Artificial intelligence, a field that has tantalized social scientists and high-tech researchers since the dawn of the computer industry, had lost its sex appeal by the start of the last decade. After a speculative boom in the '80s, attempts to encode humanlike intelligence into systems that could categorize concepts and relate them to each other didn't really pan out, and "expert systems" packed with rules derived from human authorities couldn't translate their expertise into areas beyond the subject matter for which they were programmed.
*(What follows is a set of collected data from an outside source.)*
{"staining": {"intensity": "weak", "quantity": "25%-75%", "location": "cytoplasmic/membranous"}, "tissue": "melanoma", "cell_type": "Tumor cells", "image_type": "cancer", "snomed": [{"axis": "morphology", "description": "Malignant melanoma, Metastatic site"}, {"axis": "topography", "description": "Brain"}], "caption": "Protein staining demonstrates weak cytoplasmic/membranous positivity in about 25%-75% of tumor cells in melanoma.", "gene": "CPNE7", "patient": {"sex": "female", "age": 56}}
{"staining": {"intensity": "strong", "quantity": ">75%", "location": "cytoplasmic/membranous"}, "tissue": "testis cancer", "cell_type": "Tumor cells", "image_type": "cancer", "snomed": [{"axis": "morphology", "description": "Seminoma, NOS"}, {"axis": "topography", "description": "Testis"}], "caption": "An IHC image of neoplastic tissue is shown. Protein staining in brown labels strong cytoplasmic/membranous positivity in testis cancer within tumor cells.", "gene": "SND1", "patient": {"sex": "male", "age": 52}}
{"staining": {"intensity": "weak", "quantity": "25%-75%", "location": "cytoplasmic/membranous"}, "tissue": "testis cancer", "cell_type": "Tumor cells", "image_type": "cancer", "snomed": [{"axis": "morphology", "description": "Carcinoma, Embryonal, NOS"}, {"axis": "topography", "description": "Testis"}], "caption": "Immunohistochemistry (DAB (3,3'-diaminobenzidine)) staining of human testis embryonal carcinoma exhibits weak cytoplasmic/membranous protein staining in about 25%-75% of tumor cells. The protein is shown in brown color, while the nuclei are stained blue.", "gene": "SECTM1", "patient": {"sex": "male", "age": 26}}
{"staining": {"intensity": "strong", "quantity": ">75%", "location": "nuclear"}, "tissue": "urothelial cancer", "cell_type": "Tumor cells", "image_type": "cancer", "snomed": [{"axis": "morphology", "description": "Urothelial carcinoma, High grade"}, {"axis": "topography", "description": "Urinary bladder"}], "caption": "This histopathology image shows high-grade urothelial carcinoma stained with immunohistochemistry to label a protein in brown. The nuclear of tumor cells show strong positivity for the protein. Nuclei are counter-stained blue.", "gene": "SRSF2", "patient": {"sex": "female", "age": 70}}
Even when Deep Blue, an IBM chess-playing computer that could evaluate some 200 million board positions per second, defeated grand master Gary Kasparov in 1997, the triumph didn't lead to an artificial-intelligence renaissance.
Now a new generation of researchers hopes to rekindle interest in AI. Faster and cheaper computer processing power, memory, and storage, and the rise of statistical techniques for analyzing speech, handwriting, and the structure of written texts, are helping spur new developments, as is the willingness of today's practitioners to trade perfection for practical solutions to everyday problems. Researchers are building AI-inspired user interfaces, systems that can perform calculations or suggest passages of text in anticipation of what users will need, and software that tries to mirror people's memories to help them find information amid digital clutter. Much of the research employs Bayesian statistics, a branch of mathematics that tries to factor in common beliefs and discount surprising results in the face of contrary historical knowledge. Some of the new AI research also falls into an emerging niche of computer science: the intersection of artificial intelligence and human-computer interaction.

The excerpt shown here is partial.